#### TASK TO COMPLETE
Give back every record word for word, keeping the pictures out.

=== Section Start ===

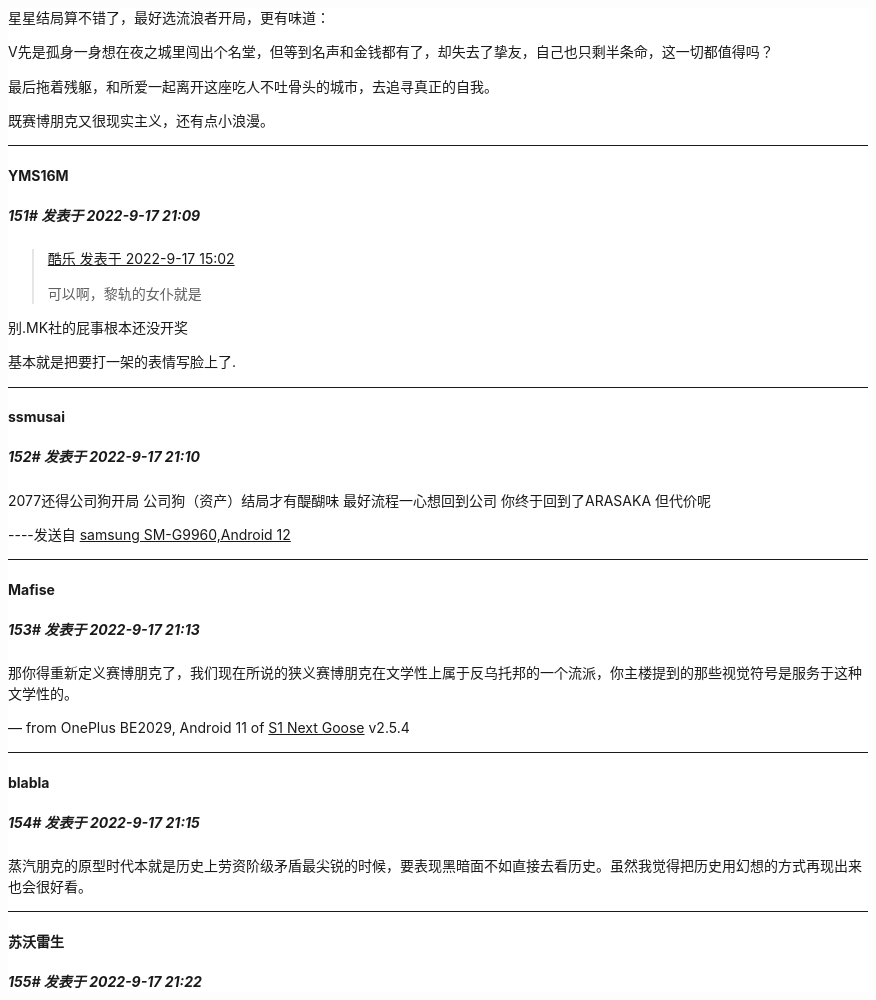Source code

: 星星结局算不错了，最好选流浪者开局，更有味道：

V先是孤身一身想在夜之城里闯出个名堂，但等到名声和金钱都有了，却失去了挚友，自己也只剩半条命，这一切都值得吗？

最后拖着残躯，和所爱一起离开这座吃人不吐骨头的城市，去追寻真正的自我。

既赛博朋克又很现实主义，还有点小浪漫。



*****

####  YMS16M  
##### 151#       发表于 2022-9-17 21:09

<blockquote><a href="httphttps://bbs.saraba1st.com/2b/forum.php?mod=redirect&amp;goto=findpost&amp;pid=57523784&amp;ptid=2094827" target="_blank">酷乐 发表于 2022-9-17 15:02</a>

可以啊，黎轨的女仆就是</blockquote>
别.MK社的屁事根本还没开奖

基本就是把要打一架的表情写脸上了.

*****

####  ssmusai  
##### 152#       发表于 2022-9-17 21:10

2077还得公司狗开局 公司狗（资产）结局才有醍醐味
最好流程一心想回到公司
你终于回到了ARASAKA 但代价呢

----发送自 [samsung SM-G9960,Android 12](http://stage1.5j4m.com/?1.37)



*****

####  Mafise  
##### 153#       发表于 2022-9-17 21:13

那你得重新定义赛博朋克了，我们现在所说的狭义赛博朋克在文学性上属于反乌托邦的一个流派，你主楼提到的那些视觉符号是服务于这种文学性的。

— from OnePlus BE2029, Android 11 of [S1 Next Goose](https://pan.baidu.com/s/1mi43uRm) v2.5.4

*****

####  blabla  
##### 154#       发表于 2022-9-17 21:15

蒸汽朋克的原型时代本就是历史上劳资阶级矛盾最尖锐的时候，要表现黑暗面不如直接去看历史。虽然我觉得把历史用幻想的方式再现出来也会很好看。



*****

####  苏沃雷生  
##### 155#       发表于 2022-9-17 21:22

=== Section End ===

#### ANSWER SPACE
Source code

: 星星结局算不错了，最好选流浪者开局，更有味道：

V先是孤身一身想在夜之城里闯出个名堂，但等到名声和金钱都有了，却失去了挚友，自己也只剩半条命，这一切都值得吗？

最后拖着残躯，和所爱一起离开这座吃人不吐骨头的城市，去追寻真正的自我。

既赛博朋克又很现实主义，还有点小浪漫。



*****

####  YMS16M  
##### 151#       发表于 2022-9-17 21:09

<blockquote><a href="httphttps://bbs.saraba1st.com/2b/forum.php?mod=redirect&amp;goto=findpost&amp;pid=57523784&amp;ptid=2094827" target="_blank">酷乐 发表于 2022-9-17 15:02</a>

可以啊，黎轨的女仆就是</blockquote>
别.MK社的屁事根本还没开奖

基本就是把要打一架的表情写脸上了.

*****

####  ssmusai  
##### 152#       发表于 2022-9-17 21:10

2077还得公司狗开局 公司狗（资产）结局才有醍醐味
最好流程一心想回到公司
你终于回到了ARASAKA 但代价呢

----发送自 [samsung SM-G9960,Android 12](http://stage1.5j4m.com/?1.37)



*****

####  Mafise  
##### 153#       发表于 2022-9-17 21:13

那你得重新定义赛博朋克了，我们现在所说的狭义赛博朋克在文学性上属于反乌托邦的一个流派，你主楼提到的那些视觉符号是服务于这种文学性的。

— from OnePlus BE2029, Android 11 of [S1 Next Goose](https://pan.baidu.com/s/1mi43uRm) v2.5.4

*****

####  blabla  
##### 154#       发表于 2022-9-17 21:15

蒸汽朋克的原型时代本就是历史上劳资阶级矛盾最尖锐的时候，要表现黑暗面不如直接去看历史。虽然我觉得把历史用幻想的方式再现出来也会很好看。



*****

####  苏沃雷生  
##### 155#       发表于 2022-9-17 21:22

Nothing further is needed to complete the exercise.